Screws, everywhere. Me.
Compare to a thinkpad keyboard FRU. They have fluid drains and still cost $99 for a top-end laptop. My daughter's chromebook keyboard replacement at school was $16.
So what I'm hearing is you don't want Apple to make their computers more repairable? Think of this like training a dog. My dog can open the cabinet in the kitchen on their own, pull out a specific requested item, close the door again and bring the item to me from anywhere in my house. Opening a door is just tugging on something, bringing something to me is just fetch, closing a door is just pushing with its nose. If I went into the training of this with the attitude of "oh wow, you pulled the door open" or "oh wow, you fetched the thing" and didn't reward my dog for doing those simple pieces because "any good dog can tug on a rope or fetch a ball", then my dog would never have gotten to the point of doing all of those things in a repeatable complex sequence that serves a useful purpose. Instead every part of it that my dog got right, they got all sorts of praise and rewards. And so once I started asking more, my dog eagerly tried to do those things because they knew if they did what I wanted, they could get the things they wanted.

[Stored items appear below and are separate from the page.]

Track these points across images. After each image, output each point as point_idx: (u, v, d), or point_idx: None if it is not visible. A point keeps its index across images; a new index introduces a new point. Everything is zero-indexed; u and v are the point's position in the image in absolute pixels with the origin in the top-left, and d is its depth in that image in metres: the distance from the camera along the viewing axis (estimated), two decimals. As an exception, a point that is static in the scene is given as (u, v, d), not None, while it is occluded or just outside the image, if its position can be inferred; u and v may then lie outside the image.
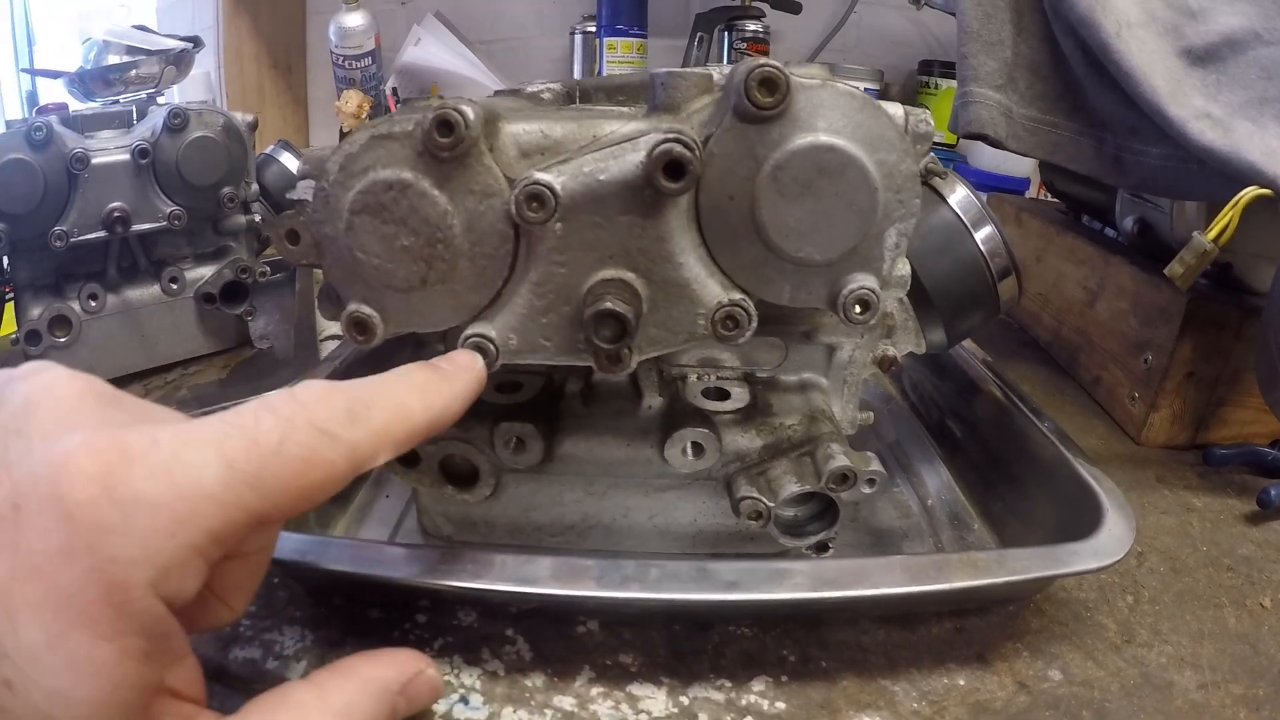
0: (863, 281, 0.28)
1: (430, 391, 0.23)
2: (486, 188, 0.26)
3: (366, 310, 0.28)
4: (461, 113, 0.25)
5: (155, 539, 0.17)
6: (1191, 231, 0.43)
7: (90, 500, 0.17)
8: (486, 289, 0.28)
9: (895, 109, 0.30)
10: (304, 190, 0.28)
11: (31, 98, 0.89)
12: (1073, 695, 0.31)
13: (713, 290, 0.27)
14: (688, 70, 0.29)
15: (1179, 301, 0.46)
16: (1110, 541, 0.32)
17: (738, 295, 0.27)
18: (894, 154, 0.27)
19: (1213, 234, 0.42)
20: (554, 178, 0.26)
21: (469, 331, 0.28)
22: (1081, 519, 0.34)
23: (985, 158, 0.99)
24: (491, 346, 0.28)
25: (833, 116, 0.26)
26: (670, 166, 0.24)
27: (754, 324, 0.27)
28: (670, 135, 0.25)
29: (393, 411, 0.21)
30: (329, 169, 0.27)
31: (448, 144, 0.25)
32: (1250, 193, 0.40)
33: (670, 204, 0.26)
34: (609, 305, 0.25)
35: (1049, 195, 0.70)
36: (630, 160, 0.26)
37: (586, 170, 0.26)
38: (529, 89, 0.38)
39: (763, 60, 0.26)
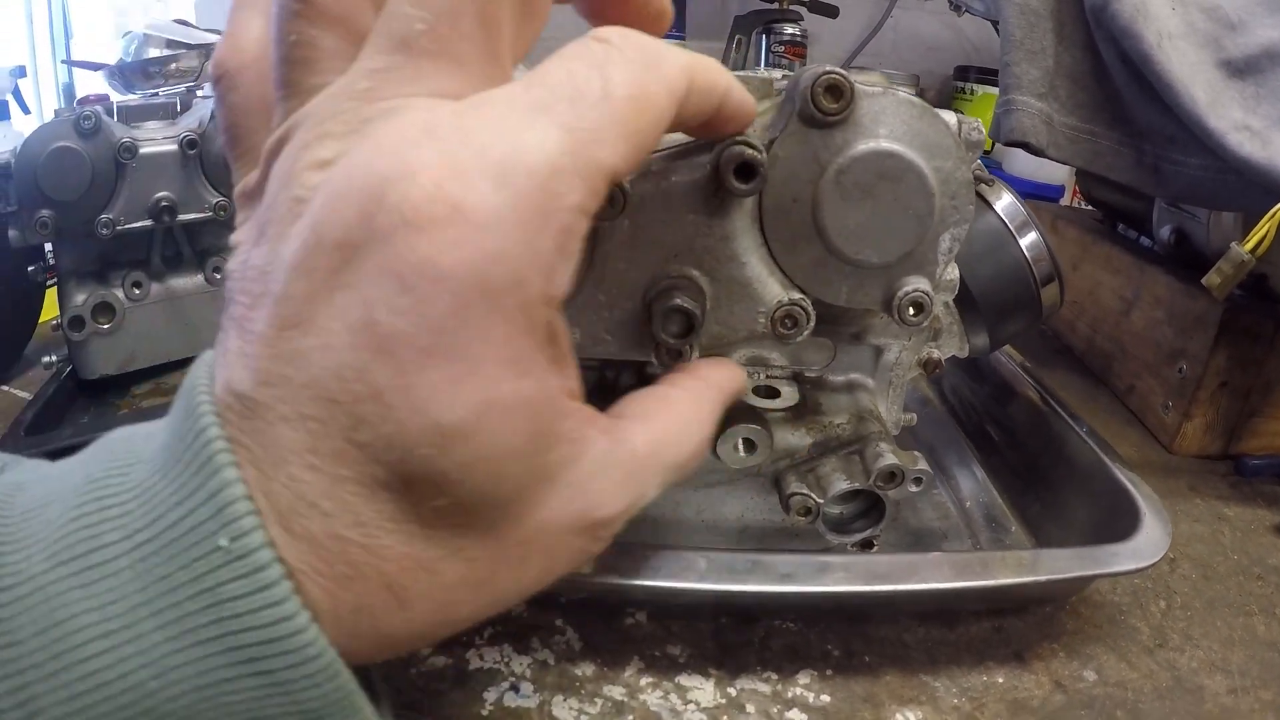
0: (917, 284, 0.28)
1: (714, 70, 0.20)
2: None
3: None
4: None
5: (538, 249, 0.15)
6: (1228, 242, 0.44)
7: (453, 242, 0.14)
8: (550, 284, 0.28)
9: (950, 116, 0.31)
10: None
11: (68, 90, 0.90)
12: (1107, 696, 0.32)
13: (773, 290, 0.28)
14: (748, 74, 0.30)
15: (1215, 311, 0.47)
16: (1148, 544, 0.32)
17: (797, 295, 0.28)
18: (950, 161, 0.28)
19: (1250, 245, 0.42)
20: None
21: (532, 325, 0.29)
22: (1118, 523, 0.34)
23: (1020, 164, 0.98)
24: (554, 340, 0.28)
25: (893, 123, 0.27)
26: (742, 168, 0.25)
27: (812, 323, 0.28)
28: (738, 139, 0.25)
29: (683, 55, 0.19)
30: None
31: None
32: (1288, 205, 0.41)
33: (736, 205, 0.27)
34: (679, 301, 0.26)
35: (1083, 203, 0.70)
36: (698, 161, 0.26)
37: (655, 169, 0.27)
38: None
39: (828, 67, 0.26)
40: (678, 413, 0.22)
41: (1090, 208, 0.69)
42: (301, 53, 0.17)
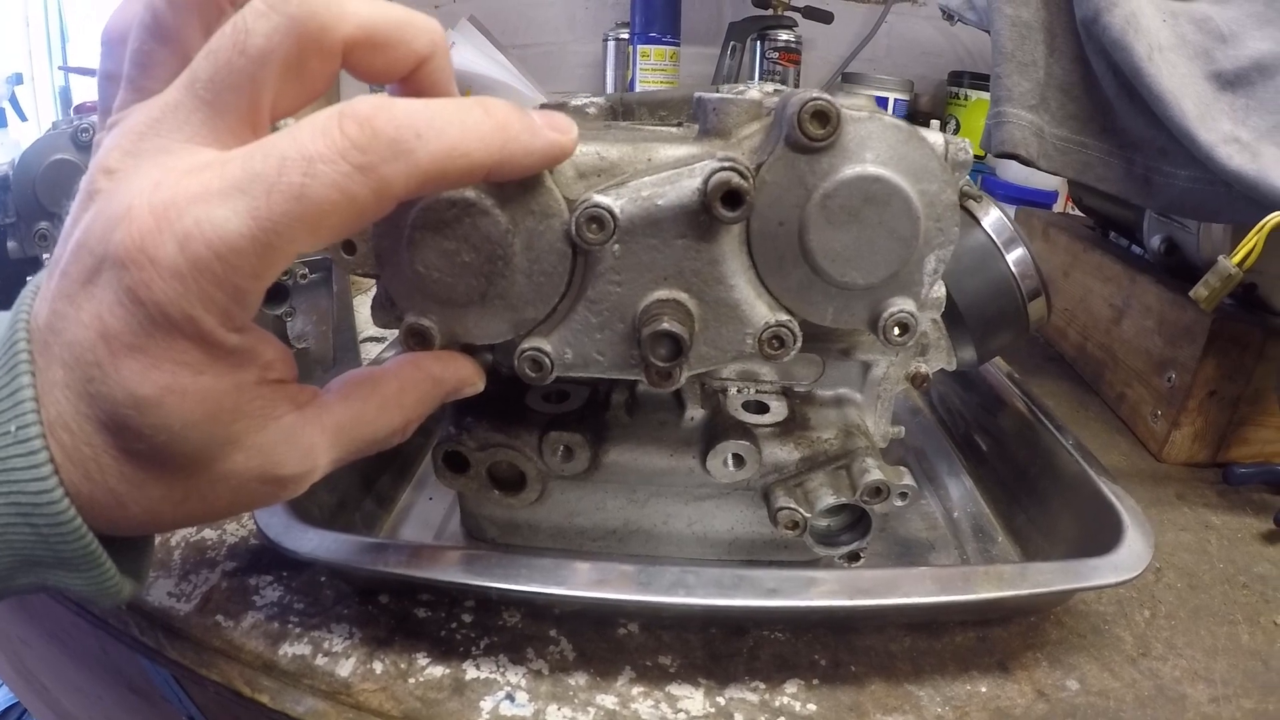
0: (902, 305, 0.29)
1: (503, 136, 0.22)
2: (546, 208, 0.28)
3: (425, 322, 0.29)
4: None
5: (212, 298, 0.20)
6: (1218, 252, 0.44)
7: (145, 283, 0.20)
8: (543, 305, 0.29)
9: (936, 138, 0.31)
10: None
11: (65, 95, 0.90)
12: (1089, 705, 0.32)
13: (760, 311, 0.28)
14: (737, 97, 0.30)
15: (1203, 321, 0.47)
16: (1130, 557, 0.33)
17: (784, 316, 0.28)
18: (935, 184, 0.28)
19: (1238, 258, 0.42)
20: (613, 201, 0.27)
21: (525, 345, 0.29)
22: (1103, 535, 0.35)
23: (1013, 171, 0.99)
24: (547, 360, 0.29)
25: (879, 148, 0.27)
26: (728, 196, 0.25)
27: (799, 344, 0.29)
28: (726, 164, 0.26)
29: (441, 141, 0.21)
30: (396, 188, 0.28)
31: None
32: (1276, 217, 0.41)
33: (724, 229, 0.27)
34: (666, 326, 0.26)
35: (1076, 209, 0.70)
36: (687, 186, 0.27)
37: (644, 195, 0.27)
38: (574, 103, 0.39)
39: (814, 93, 0.27)
40: (381, 395, 0.26)
41: (1082, 215, 0.70)
42: (142, 58, 0.23)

Train your companies the same way. Give them the positive PR and praise they're looking for when they do the things you want them to do. You'll get them to do what you want a lot faster if they have an actual incentive to do it.
Article: https://www.ifixit.com/News/100352/we-hot-wired-the-iphone-1...
Discussion: https://news.ycombinator.com/item?id=41623251
Over 11 years, they exceeded $3 trillion in revenue, actually. I knew it was a lot, hadn't actually looked at the totals before. 2015-2025 sums to $3.429 trillion.